Data in this exercise START
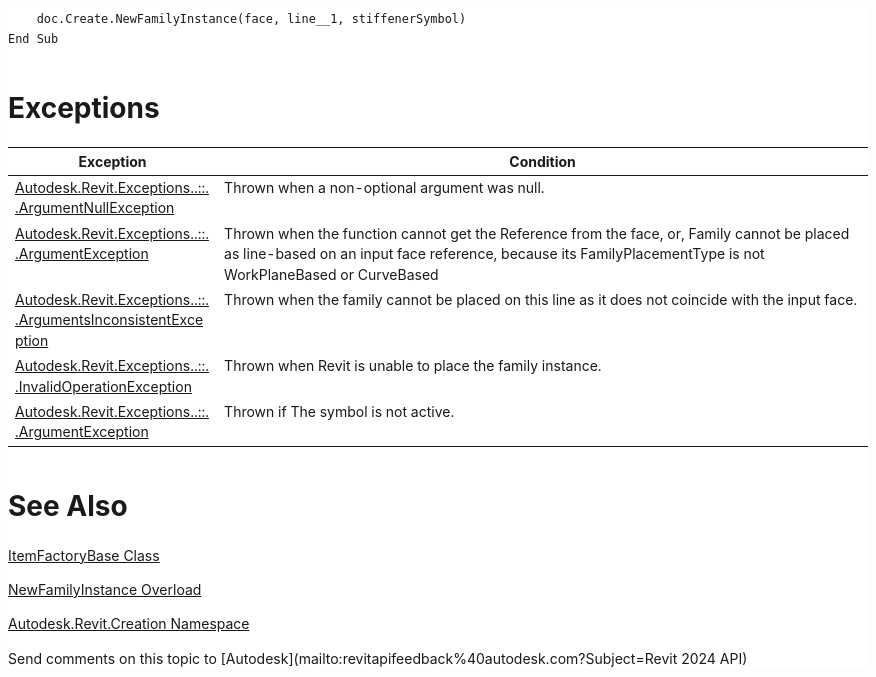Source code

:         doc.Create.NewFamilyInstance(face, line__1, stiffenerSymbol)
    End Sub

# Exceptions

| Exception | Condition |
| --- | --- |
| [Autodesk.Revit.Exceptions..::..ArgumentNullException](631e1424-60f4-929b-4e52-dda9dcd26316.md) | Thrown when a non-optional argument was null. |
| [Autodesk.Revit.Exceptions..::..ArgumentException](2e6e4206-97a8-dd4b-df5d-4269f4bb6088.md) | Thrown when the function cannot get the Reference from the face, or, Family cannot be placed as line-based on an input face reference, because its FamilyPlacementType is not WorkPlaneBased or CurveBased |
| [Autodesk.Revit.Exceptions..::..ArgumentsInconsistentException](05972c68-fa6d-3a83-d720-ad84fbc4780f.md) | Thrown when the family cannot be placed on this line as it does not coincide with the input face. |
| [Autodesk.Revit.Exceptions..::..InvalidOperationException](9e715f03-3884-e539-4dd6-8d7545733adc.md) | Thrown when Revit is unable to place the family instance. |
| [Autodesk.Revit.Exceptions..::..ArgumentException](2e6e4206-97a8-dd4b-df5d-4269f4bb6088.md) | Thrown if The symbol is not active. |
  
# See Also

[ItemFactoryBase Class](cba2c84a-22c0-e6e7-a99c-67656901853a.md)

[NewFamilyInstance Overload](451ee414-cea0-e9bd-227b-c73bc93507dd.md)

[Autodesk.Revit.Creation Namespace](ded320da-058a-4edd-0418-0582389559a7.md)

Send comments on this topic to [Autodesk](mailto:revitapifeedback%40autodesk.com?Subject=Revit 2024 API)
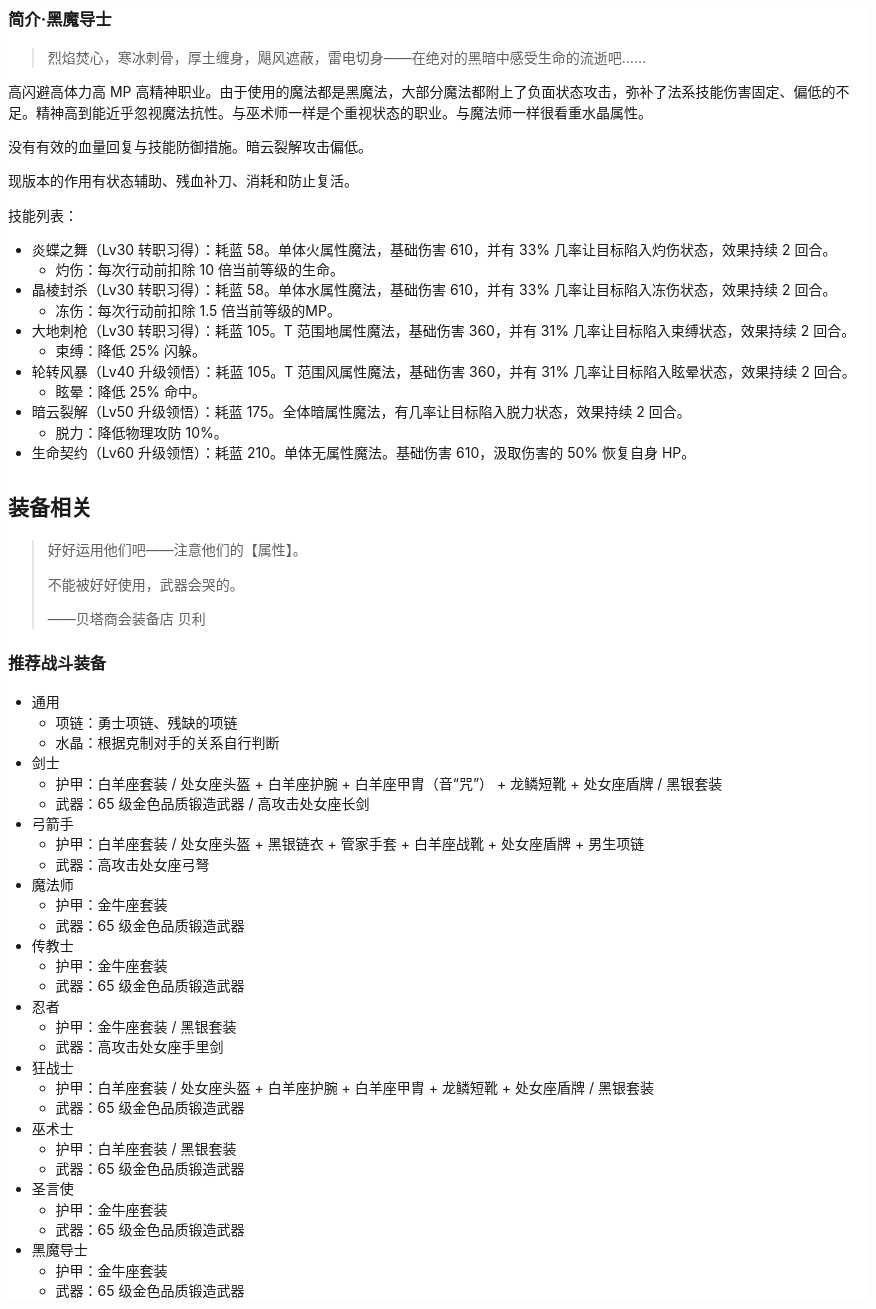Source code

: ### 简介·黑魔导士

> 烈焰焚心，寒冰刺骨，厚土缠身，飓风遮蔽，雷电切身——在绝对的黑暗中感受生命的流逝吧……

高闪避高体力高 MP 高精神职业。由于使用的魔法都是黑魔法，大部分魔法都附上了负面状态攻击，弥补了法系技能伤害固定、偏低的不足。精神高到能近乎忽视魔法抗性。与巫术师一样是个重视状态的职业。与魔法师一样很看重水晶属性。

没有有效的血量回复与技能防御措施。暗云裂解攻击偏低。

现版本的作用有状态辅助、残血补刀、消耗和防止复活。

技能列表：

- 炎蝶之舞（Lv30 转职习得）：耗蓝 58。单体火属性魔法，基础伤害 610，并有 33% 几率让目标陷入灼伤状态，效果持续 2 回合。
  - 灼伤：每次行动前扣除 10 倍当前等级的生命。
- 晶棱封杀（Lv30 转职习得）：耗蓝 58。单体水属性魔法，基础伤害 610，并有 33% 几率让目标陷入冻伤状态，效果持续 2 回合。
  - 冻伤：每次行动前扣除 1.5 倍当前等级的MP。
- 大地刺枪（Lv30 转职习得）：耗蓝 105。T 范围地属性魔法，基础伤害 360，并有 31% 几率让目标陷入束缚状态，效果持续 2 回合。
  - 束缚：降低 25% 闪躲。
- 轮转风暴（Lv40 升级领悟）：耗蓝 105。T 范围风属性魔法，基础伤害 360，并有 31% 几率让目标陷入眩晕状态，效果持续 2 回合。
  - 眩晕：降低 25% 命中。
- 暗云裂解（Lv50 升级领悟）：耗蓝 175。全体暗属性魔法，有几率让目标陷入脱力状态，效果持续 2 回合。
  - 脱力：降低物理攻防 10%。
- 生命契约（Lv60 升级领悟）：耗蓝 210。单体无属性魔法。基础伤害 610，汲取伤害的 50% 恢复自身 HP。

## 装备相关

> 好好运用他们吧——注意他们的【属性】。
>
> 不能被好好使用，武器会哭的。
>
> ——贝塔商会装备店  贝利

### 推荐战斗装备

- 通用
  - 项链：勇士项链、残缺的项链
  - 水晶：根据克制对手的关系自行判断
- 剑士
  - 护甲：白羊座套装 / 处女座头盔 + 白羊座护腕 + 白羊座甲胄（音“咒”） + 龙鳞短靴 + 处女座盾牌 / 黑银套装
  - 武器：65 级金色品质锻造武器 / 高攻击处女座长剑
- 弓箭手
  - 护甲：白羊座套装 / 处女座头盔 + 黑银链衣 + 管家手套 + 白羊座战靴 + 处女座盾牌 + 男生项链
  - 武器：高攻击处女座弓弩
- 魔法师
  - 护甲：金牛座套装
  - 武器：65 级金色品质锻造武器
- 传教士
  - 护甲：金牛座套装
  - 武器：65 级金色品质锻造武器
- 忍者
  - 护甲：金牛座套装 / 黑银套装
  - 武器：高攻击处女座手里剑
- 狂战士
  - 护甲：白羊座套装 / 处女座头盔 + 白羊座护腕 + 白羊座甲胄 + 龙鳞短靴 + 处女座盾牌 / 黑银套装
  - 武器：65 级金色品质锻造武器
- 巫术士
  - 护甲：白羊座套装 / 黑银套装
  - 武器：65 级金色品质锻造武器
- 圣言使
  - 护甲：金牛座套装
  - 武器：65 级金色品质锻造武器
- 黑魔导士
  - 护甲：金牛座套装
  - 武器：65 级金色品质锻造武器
Data in this exercise END
■ **Task to complete**
The records above should be repeated exactly, with every picture omitted.

■ **Exercise response**
Source code

:         doc.Create.NewFamilyInstance(face, line__1, stiffenerSymbol)
    End Sub

# Exceptions

| Exception | Condition |
| --- | --- |
| [Autodesk.Revit.Exceptions..::..ArgumentNullException](631e1424-60f4-929b-4e52-dda9dcd26316.md) | Thrown when a non-optional argument was null. |
| [Autodesk.Revit.Exceptions..::..ArgumentException](2e6e4206-97a8-dd4b-df5d-4269f4bb6088.md) | Thrown when the function cannot get the Reference from the face, or, Family cannot be placed as line-based on an input face reference, because its FamilyPlacementType is not WorkPlaneBased or CurveBased |
| [Autodesk.Revit.Exceptions..::..ArgumentsInconsistentException](05972c68-fa6d-3a83-d720-ad84fbc4780f.md) | Thrown when the family cannot be placed on this line as it does not coincide with the input face. |
| [Autodesk.Revit.Exceptions..::..InvalidOperationException](9e715f03-3884-e539-4dd6-8d7545733adc.md) | Thrown when Revit is unable to place the family instance. |
| [Autodesk.Revit.Exceptions..::..ArgumentException](2e6e4206-97a8-dd4b-df5d-4269f4bb6088.md) | Thrown if The symbol is not active. |
  
# See Also

[ItemFactoryBase Class](cba2c84a-22c0-e6e7-a99c-67656901853a.md)

[NewFamilyInstance Overload](451ee414-cea0-e9bd-227b-c73bc93507dd.md)

[Autodesk.Revit.Creation Namespace](ded320da-058a-4edd-0418-0582389559a7.md)

Send comments on this topic to [Autodesk](mailto:revitapifeedback%40autodesk.com?Subject=Revit 2024 API)
Source code

: ### 简介·黑魔导士

> 烈焰焚心，寒冰刺骨，厚土缠身，飓风遮蔽，雷电切身——在绝对的黑暗中感受生命的流逝吧……

高闪避高体力高 MP 高精神职业。由于使用的魔法都是黑魔法，大部分魔法都附上了负面状态攻击，弥补了法系技能伤害固定、偏低的不足。精神高到能近乎忽视魔法抗性。与巫术师一样是个重视状态的职业。与魔法师一样很看重水晶属性。

没有有效的血量回复与技能防御措施。暗云裂解攻击偏低。

现版本的作用有状态辅助、残血补刀、消耗和防止复活。

技能列表：

- 炎蝶之舞（Lv30 转职习得）：耗蓝 58。单体火属性魔法，基础伤害 610，并有 33% 几率让目标陷入灼伤状态，效果持续 2 回合。
  - 灼伤：每次行动前扣除 10 倍当前等级的生命。
- 晶棱封杀（Lv30 转职习得）：耗蓝 58。单体水属性魔法，基础伤害 610，并有 33% 几率让目标陷入冻伤状态，效果持续 2 回合。
  - 冻伤：每次行动前扣除 1.5 倍当前等级的MP。
- 大地刺枪（Lv30 转职习得）：耗蓝 105。T 范围地属性魔法，基础伤害 360，并有 31% 几率让目标陷入束缚状态，效果持续 2 回合。
  - 束缚：降低 25% 闪躲。
- 轮转风暴（Lv40 升级领悟）：耗蓝 105。T 范围风属性魔法，基础伤害 360，并有 31% 几率让目标陷入眩晕状态，效果持续 2 回合。
  - 眩晕：降低 25% 命中。
- 暗云裂解（Lv50 升级领悟）：耗蓝 175。全体暗属性魔法，有几率让目标陷入脱力状态，效果持续 2 回合。
  - 脱力：降低物理攻防 10%。
- 生命契约（Lv60 升级领悟）：耗蓝 210。单体无属性魔法。基础伤害 610，汲取伤害的 50% 恢复自身 HP。

## 装备相关

> 好好运用他们吧——注意他们的【属性】。
>
> 不能被好好使用，武器会哭的。
>
> ——贝塔商会装备店  贝利

### 推荐战斗装备

- 通用
  - 项链：勇士项链、残缺的项链
  - 水晶：根据克制对手的关系自行判断
- 剑士
  - 护甲：白羊座套装 / 处女座头盔 + 白羊座护腕 + 白羊座甲胄（音“咒”） + 龙鳞短靴 + 处女座盾牌 / 黑银套装
  - 武器：65 级金色品质锻造武器 / 高攻击处女座长剑
- 弓箭手
  - 护甲：白羊座套装 / 处女座头盔 + 黑银链衣 + 管家手套 + 白羊座战靴 + 处女座盾牌 + 男生项链
  - 武器：高攻击处女座弓弩
- 魔法师
  - 护甲：金牛座套装
  - 武器：65 级金色品质锻造武器
- 传教士
  - 护甲：金牛座套装
  - 武器：65 级金色品质锻造武器
- 忍者
  - 护甲：金牛座套装 / 黑银套装
  - 武器：高攻击处女座手里剑
- 狂战士
  - 护甲：白羊座套装 / 处女座头盔 + 白羊座护腕 + 白羊座甲胄 + 龙鳞短靴 + 处女座盾牌 / 黑银套装
  - 武器：65 级金色品质锻造武器
- 巫术士
  - 护甲：白羊座套装 / 黑银套装
  - 武器：65 级金色品质锻造武器
- 圣言使
  - 护甲：金牛座套装
  - 武器：65 级金色品质锻造武器
- 黑魔导士
  - 护甲：金牛座套装
  - 武器：65 级金色品质锻造武器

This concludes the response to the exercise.